Stored records

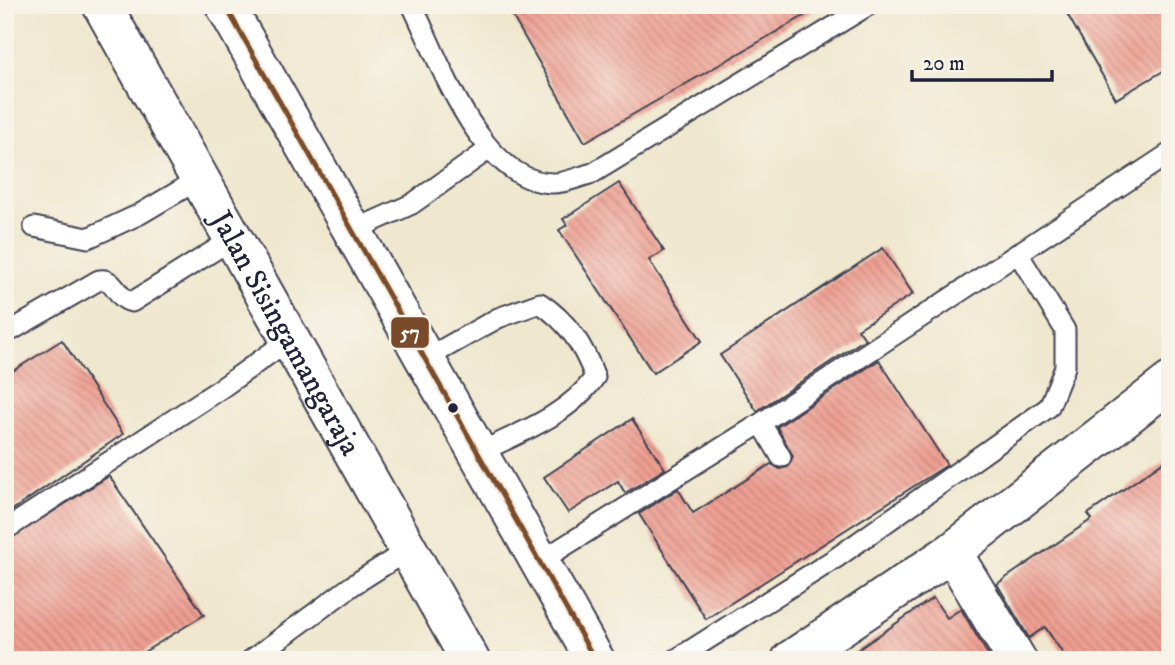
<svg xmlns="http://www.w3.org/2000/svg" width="1175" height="665" font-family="'IM FELL DW Pica',serif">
<defs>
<pattern id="building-back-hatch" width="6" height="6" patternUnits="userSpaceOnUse" patternTransform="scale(1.75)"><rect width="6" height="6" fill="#ef9f92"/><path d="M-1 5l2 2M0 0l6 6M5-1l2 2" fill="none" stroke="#c18178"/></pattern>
</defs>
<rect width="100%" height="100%" fill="#f7f3e8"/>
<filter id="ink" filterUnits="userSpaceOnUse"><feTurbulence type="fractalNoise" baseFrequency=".0143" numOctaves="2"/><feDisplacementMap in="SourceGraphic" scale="14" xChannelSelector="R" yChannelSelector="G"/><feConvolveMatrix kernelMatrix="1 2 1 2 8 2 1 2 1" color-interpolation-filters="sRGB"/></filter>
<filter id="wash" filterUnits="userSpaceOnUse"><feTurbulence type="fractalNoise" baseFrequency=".00686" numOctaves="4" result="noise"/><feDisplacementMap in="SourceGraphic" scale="28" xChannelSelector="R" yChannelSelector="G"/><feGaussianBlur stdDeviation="1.57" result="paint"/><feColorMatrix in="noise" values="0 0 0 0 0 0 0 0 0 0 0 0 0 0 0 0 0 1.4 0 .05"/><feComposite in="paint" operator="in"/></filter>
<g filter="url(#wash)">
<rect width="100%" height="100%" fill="#efe7ce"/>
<g id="blocks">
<path fill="url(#building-back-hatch)" d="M506 5H823L585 142Z
M1062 5H1157L1170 28V67L1116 99Z
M619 183 664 251 649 260 702 341 653 373 559 230 567 225 563 219Z
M883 248 913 294 858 329 865 339 757 411 720 355Z
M62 340 123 434 5 515V376Z
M879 360 947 465 706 619 639 514 678 489 693 513 771 464 780 469 788 467 793 456 777 427Z
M632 419 665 469 625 493 618 481 568 513 544 477Z
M1170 457V660H1067L1045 627 1029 638 997 584 1092 519 1088 514Z
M109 476 204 615 131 660H5V542Z
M933 598 947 618 961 609 991 660H843Z"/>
</g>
</g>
<g filter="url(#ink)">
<use href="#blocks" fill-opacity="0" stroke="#414051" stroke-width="2"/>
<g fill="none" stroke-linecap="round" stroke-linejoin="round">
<g stroke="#414051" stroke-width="23">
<path id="lane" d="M412 5C439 59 480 182 552 183 564 184 581 176 593 173L869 5
M34 227 88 238 140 214 201 178
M352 231 412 204 488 150
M5 334 99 280C116 277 116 300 132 302L234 238
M425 359 498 318 540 303C569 323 583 345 595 377 569 415 519 433 478 453
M761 423 781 457
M5 530 223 387 290 339
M539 562 761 423 1170 153
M251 660 353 585 408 550
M675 660 836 558 1049 407 1065 367V330L1019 255"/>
</g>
<g stroke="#414051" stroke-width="42">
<path id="street" d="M952 552 1017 660
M791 660 952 552 1170 382"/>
</g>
<g stroke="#414051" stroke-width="42">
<g id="highway">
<path id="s1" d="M102 5 470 660"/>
<path d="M225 5 595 660"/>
</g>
</g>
<use href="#lane" stroke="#fff" stroke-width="19"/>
<use href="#street" stroke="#fff" stroke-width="38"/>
<use href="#highway" stroke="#fff" stroke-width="38"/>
<g stroke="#f7f3e8" stroke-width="10">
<path id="bus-1" d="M225 5 595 660"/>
</g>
<use href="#bus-1" stroke="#7a4b2a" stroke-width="5"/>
</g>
</g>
<circle fill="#22223b" stroke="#f7f3e8" stroke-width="2.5" cx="453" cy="408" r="6"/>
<g text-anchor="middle" stroke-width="5" stroke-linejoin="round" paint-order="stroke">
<g font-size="30" fill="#22223b" stroke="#f7f3e8">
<text dy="10" stroke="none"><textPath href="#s1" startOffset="376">Jalan Sisingamangaraja</textPath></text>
</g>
</g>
<rect stroke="#f7f3e8" stroke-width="2.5" x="390" y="316" width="40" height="33" rx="7" fill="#7a4b2a"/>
<g font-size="19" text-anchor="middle" font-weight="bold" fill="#fff">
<text x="410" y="339">57</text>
</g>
<rect width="1175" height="665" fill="none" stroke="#f7f3e8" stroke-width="28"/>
<path d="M912 70v10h140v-10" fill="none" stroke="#22223b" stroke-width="3.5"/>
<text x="923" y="70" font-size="21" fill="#22223b" stroke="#f7f3e8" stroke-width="5" paint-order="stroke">20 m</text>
</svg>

▶ **REQUIREMENT**
Repeat the lines above precisely and skip every picture.

▶ **SOLVED EXERCISE**
<svg xmlns="http://www.w3.org/2000/svg" width="1175" height="665" font-family="'IM FELL DW Pica',serif">
<defs>
<pattern id="building-back-hatch" width="6" height="6" patternUnits="userSpaceOnUse" patternTransform="scale(1.75)"><rect width="6" height="6" fill="#ef9f92"/><path d="M-1 5l2 2M0 0l6 6M5-1l2 2" fill="none" stroke="#c18178"/></pattern>
</defs>
<rect width="100%" height="100%" fill="#f7f3e8"/>
<filter id="ink" filterUnits="userSpaceOnUse"><feTurbulence type="fractalNoise" baseFrequency=".0143" numOctaves="2"/><feDisplacementMap in="SourceGraphic" scale="14" xChannelSelector="R" yChannelSelector="G"/><feConvolveMatrix kernelMatrix="1 2 1 2 8 2 1 2 1" color-interpolation-filters="sRGB"/></filter>
<filter id="wash" filterUnits="userSpaceOnUse"><feTurbulence type="fractalNoise" baseFrequency=".00686" numOctaves="4" result="noise"/><feDisplacementMap in="SourceGraphic" scale="28" xChannelSelector="R" yChannelSelector="G"/><feGaussianBlur stdDeviation="1.57" result="paint"/><feColorMatrix in="noise" values="0 0 0 0 0 0 0 0 0 0 0 0 0 0 0 0 0 1.4 0 .05"/><feComposite in="paint" operator="in"/></filter>
<g filter="url(#wash)">
<rect width="100%" height="100%" fill="#efe7ce"/>
<g id="blocks">
<path fill="url(#building-back-hatch)" d="M506 5H823L585 142Z
M1062 5H1157L1170 28V67L1116 99Z
M619 183 664 251 649 260 702 341 653 373 559 230 567 225 563 219Z
M883 248 913 294 858 329 865 339 757 411 720 355Z
M62 340 123 434 5 515V376Z
M879 360 947 465 706 619 639 514 678 489 693 513 771 464 780 469 788 467 793 456 777 427Z
M632 419 665 469 625 493 618 481 568 513 544 477Z
M1170 457V660H1067L1045 627 1029 638 997 584 1092 519 1088 514Z
M109 476 204 615 131 660H5V542Z
M933 598 947 618 961 609 991 660H843Z"/>
</g>
</g>
<g filter="url(#ink)">
<use href="#blocks" fill-opacity="0" stroke="#414051" stroke-width="2"/>
<g fill="none" stroke-linecap="round" stroke-linejoin="round">
<g stroke="#414051" stroke-width="23">
<path id="lane" d="M412 5C439 59 480 182 552 183 564 184 581 176 593 173L869 5
M34 227 88 238 140 214 201 178
M352 231 412 204 488 150
M5 334 99 280C116 277 116 300 132 302L234 238
M425 359 498 318 540 303C569 323 583 345 595 377 569 415 519 433 478 453
M761 423 781 457
M5 530 223 387 290 339
M539 562 761 423 1170 153
M251 660 353 585 408 550
M675 660 836 558 1049 407 1065 367V330L1019 255"/>
</g>
<g stroke="#414051" stroke-width="42">
<path id="street" d="M952 552 1017 660
M791 660 952 552 1170 382"/>
</g>
<g stroke="#414051" stroke-width="42">
<g id="highway">
<path id="s1" d="M102 5 470 660"/>
<path d="M225 5 595 660"/>
</g>
</g>
<use href="#lane" stroke="#fff" stroke-width="19"/>
<use href="#street" stroke="#fff" stroke-width="38"/>
<use href="#highway" stroke="#fff" stroke-width="38"/>
<g stroke="#f7f3e8" stroke-width="10">
<path id="bus-1" d="M225 5 595 660"/>
</g>
<use href="#bus-1" stroke="#7a4b2a" stroke-width="5"/>
</g>
</g>
<circle fill="#22223b" stroke="#f7f3e8" stroke-width="2.5" cx="453" cy="408" r="6"/>
<g text-anchor="middle" stroke-width="5" stroke-linejoin="round" paint-order="stroke">
<g font-size="30" fill="#22223b" stroke="#f7f3e8">
<text dy="10" stroke="none"><textPath href="#s1" startOffset="376">Jalan Sisingamangaraja</textPath></text>
</g>
</g>
<rect stroke="#f7f3e8" stroke-width="2.5" x="390" y="316" width="40" height="33" rx="7" fill="#7a4b2a"/>
<g font-size="19" text-anchor="middle" font-weight="bold" fill="#fff">
<text x="410" y="339">57</text>
</g>
<rect width="1175" height="665" fill="none" stroke="#f7f3e8" stroke-width="28"/>
<path d="M912 70v10h140v-10" fill="none" stroke="#22223b" stroke-width="3.5"/>
<text x="923" y="70" font-size="21" fill="#22223b" stroke="#f7f3e8" stroke-width="5" paint-order="stroke">20 m</text>
</svg>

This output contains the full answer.